• _Aim of the exercise_
Print every line of the text in the data below verbatim, leaving out the pictures.

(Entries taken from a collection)

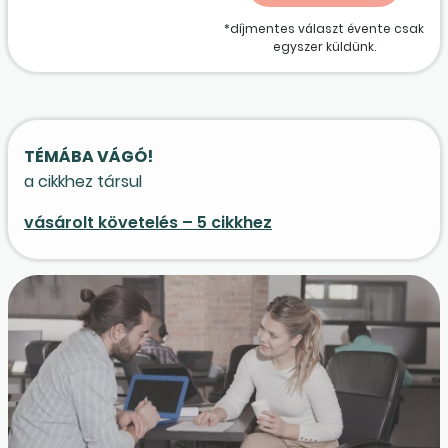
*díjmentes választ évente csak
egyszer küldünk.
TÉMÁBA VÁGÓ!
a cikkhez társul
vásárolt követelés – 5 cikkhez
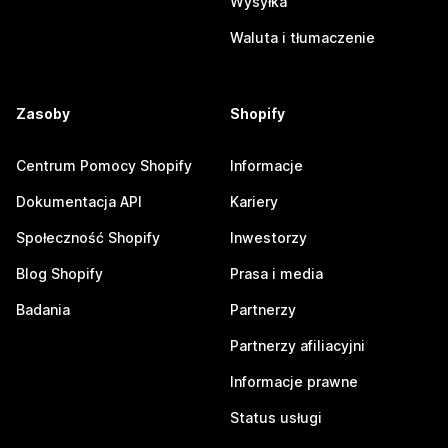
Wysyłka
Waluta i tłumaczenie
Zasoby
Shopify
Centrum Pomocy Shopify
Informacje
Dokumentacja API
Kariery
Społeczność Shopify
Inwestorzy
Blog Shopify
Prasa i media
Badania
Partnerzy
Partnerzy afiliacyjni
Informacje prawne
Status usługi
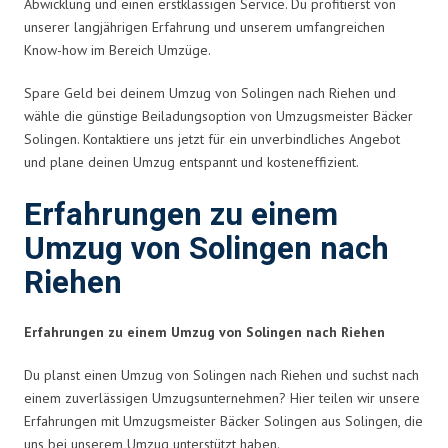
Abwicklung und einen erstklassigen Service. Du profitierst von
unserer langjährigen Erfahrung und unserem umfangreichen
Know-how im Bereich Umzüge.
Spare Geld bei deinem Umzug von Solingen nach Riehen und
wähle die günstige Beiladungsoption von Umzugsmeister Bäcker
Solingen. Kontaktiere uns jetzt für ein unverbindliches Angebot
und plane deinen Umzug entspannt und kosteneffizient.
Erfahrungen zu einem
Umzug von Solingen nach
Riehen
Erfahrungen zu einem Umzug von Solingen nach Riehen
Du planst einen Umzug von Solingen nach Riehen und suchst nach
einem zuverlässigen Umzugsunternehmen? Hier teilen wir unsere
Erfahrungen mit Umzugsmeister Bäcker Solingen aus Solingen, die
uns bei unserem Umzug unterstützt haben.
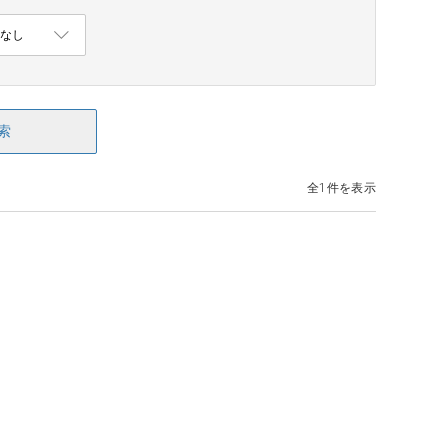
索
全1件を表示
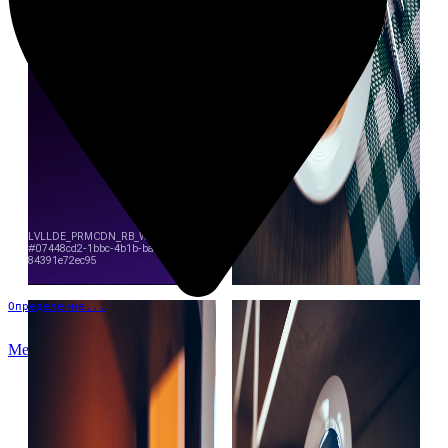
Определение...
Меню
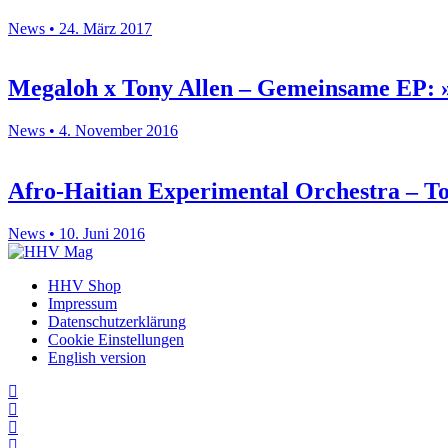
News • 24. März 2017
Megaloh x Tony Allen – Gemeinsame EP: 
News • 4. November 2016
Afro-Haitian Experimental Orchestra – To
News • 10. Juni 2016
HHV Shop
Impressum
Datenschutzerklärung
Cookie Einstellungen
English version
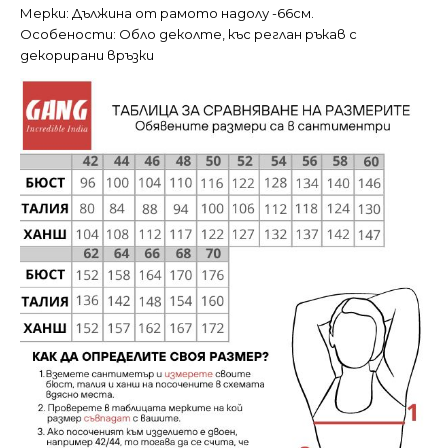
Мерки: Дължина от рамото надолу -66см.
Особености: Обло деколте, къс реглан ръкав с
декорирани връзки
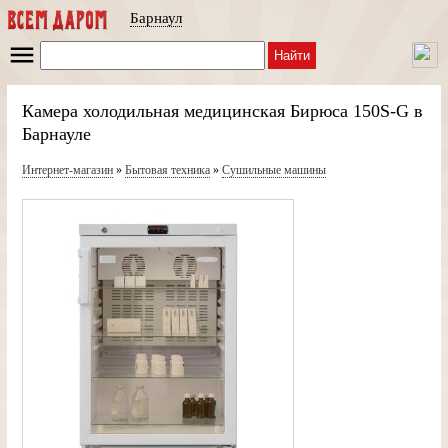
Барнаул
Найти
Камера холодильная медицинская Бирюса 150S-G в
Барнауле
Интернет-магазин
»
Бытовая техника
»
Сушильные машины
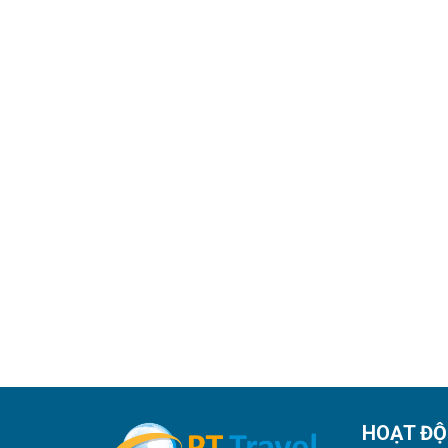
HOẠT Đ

• _Your response_
*díjmentes választ évente csak
egyszer küldünk.
TÉMÁBA VÁGÓ!
a cikkhez társul
vásárolt követelés – 5 cikkhez
Wysyłka
Waluta i tłumaczenie
Zasoby
Shopify
Centrum Pomocy Shopify
Informacje
Dokumentacja API
Kariery
Społeczność Shopify
Inwestorzy
Blog Shopify
Prasa i media
Badania
Partnerzy
Partnerzy afiliacyjni
Informacje prawne
Status usługi
Abwicklung und einen erstklassigen Service. Du profitierst von
unserer langjährigen Erfahrung und unserem umfangreichen
Know-how im Bereich Umzüge.
Spare Geld bei deinem Umzug von Solingen nach Riehen und
wähle die günstige Beiladungsoption von Umzugsmeister Bäcker
Solingen. Kontaktiere uns jetzt für ein unverbindliches Angebot
und plane deinen Umzug entspannt und kosteneffizient.
Erfahrungen zu einem
Umzug von Solingen nach
Riehen
Erfahrungen zu einem Umzug von Solingen nach Riehen
Du planst einen Umzug von Solingen nach Riehen und suchst nach
einem zuverlässigen Umzugsunternehmen? Hier teilen wir unsere
Erfahrungen mit Umzugsmeister Bäcker Solingen aus Solingen, die
uns bei unserem Umzug unterstützt haben.
索
全1件を表示
Определение...
Меню
News • 24. März 2017
Megaloh x Tony Allen – Gemeinsame EP: 
News • 4. November 2016
Afro-Haitian Experimental Orchestra – To
News • 10. Juni 2016
HHV Shop
Impressum
Datenschutzerklärung
Cookie Einstellungen
English version
Мерки: Дължина от рамото надолу -66см.
Особености: Обло деколте, къс реглан ръкав с
декорирани връзки
Барнаул
Найти
Камера холодильная медицинская Бирюса 150S-G в
Барнауле
Интернет-магазин
»
Бытовая техника
»
Сушильные машины
HOẠT Đ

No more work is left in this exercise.